Deb: I’ve worked with all of these amazing, countries. I’ve travelled to amazing places, and I’ve loved it, but I’ve never yet actually lived abroad, and that for me, feels like a failing. Having worked with all these great places and having the opportunity to do these great jobs in different types of roles in the organisation, but not having yet had experience living in a different culture and testing myself to see how I and my family react to that. That for me feels like a massive, missed moment. The older I get, the more nervous I get about not making it happen. It’s so easy to say now’s the not the right time. My husband’s very supportive, but I think as a woman, as the lead spouse, I feel the pressure and the challenge of doing that.

So that feels like my biggest, it’s not a job, but that for me is the clearest next thing that I want to do. Having worked in different countries, I genuinely believe you grow so much from seeing and experiencing different cultures.

Liv: You see, now I’m going to need to know if you do that!

Deb:  I’ll come back and let you know. I’ll do it. We’re definitely going to do it.

Liv: Well you’ve put it on air now! Okay. Last question for you. What do you think the industry as a whole will look like in five years?

Deb: When I came back from mat leave, I worked on a medicine for Covid. What I learned through that process is the way that healthcare is delivered is rapidly changing our expectations of accessibility.  Everything’s online, everything’s remote.

Everything is moving to a more remote connectivity and I think there’s this huge shift where we’re still trying to figure out what’s between this online remote care model, which enables more fluidity, more connectivity with the role and the importance of personal connections and relationships that continue to enforce and inform how knowledge grows and how science is disseminated. I definitely feel like we will be in a different world in the five to 10 year horizon in terms of omnichannel, in terms of the way that we go to market, the way that medicines are delivered.

I think the role of physical buildings will change dramatically. The role of patients in being part of the choices and the decision making in their care, continues to enhance.

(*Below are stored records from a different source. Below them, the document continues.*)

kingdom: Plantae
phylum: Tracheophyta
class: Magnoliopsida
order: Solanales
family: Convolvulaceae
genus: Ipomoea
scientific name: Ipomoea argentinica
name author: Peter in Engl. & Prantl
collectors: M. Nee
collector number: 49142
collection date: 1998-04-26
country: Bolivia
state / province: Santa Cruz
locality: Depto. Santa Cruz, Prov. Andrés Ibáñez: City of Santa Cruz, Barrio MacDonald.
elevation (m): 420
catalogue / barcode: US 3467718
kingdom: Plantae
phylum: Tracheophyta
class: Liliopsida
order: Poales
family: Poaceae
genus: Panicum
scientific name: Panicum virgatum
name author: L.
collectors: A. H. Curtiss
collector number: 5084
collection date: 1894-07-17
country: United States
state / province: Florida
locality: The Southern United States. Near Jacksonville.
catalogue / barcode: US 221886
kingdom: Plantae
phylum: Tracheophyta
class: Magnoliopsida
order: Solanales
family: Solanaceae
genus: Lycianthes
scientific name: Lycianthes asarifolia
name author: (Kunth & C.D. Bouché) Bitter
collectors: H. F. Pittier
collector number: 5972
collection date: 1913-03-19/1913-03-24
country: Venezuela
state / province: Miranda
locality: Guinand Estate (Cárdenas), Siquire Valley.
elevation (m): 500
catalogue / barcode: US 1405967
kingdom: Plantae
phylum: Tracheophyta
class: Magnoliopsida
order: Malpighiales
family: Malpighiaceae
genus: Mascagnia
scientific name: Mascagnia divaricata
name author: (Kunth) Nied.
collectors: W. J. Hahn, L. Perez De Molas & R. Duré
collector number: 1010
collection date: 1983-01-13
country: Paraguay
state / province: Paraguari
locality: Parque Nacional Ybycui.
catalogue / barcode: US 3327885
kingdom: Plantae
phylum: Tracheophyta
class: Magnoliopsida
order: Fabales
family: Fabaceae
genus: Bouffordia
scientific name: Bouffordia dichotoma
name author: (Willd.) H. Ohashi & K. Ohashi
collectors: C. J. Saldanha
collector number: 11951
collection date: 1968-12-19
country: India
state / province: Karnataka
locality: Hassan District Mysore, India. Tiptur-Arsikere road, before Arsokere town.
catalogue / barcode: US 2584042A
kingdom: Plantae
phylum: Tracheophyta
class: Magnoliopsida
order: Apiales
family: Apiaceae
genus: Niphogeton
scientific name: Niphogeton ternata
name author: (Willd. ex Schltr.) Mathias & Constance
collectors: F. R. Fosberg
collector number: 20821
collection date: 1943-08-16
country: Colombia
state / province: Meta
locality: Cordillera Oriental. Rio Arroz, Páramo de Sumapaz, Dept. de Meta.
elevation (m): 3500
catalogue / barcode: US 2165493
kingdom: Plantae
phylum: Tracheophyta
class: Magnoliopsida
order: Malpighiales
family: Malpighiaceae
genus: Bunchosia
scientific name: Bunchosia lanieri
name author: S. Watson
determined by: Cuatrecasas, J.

Since Covid, we’ve all got a lot more interested in what’s happening in our bodies, what goes into our bodies? What illnesses are we at risk of? How do we take personal accountability for care, prevention of getting poorly in the first place. Proactive management.

I think we will see a more empowered public patient pool, which I think will be interesting to see how we as an industry evolve our views on disclosing and sharing scientific information outside of healthcare professionals. I think we are going to, at some point, have to have that conversation again.

We are on a huge journey actually. But I do think that we are going to become more accessible, and much more agile.

We are so slow still. We’ve got a big role to play in getting more customer and patient centric in how we deliver and disseminate information in my opinion.

I think we just embrace it, right? I think we set the vision, we say this is the world we’re in, we’ve got to get on board. You look at any other industry and it’s fully possible. We just have to get over ourselves. I think we we’re so entrenched, particularly the UK, so entrenched in process and regulation that we don’t see the wood for the trees in terms of innovation.

Liv: Thank you so much, Deb. It’s been really good to speak to you.

In an industry where very few people stay in the same company for their whole career it was refreshing to speak to someone still so clearly passionate and dedicated after nearly 20 years in one organisation. It’s not hard to see why GSK have invested in Deb, the passion and excitement she holds for the work we do and her part in making a better world for patients is utterly inspiring. I am left with no doubt that someone with such determination and drive will fulfil her dream of living abroad!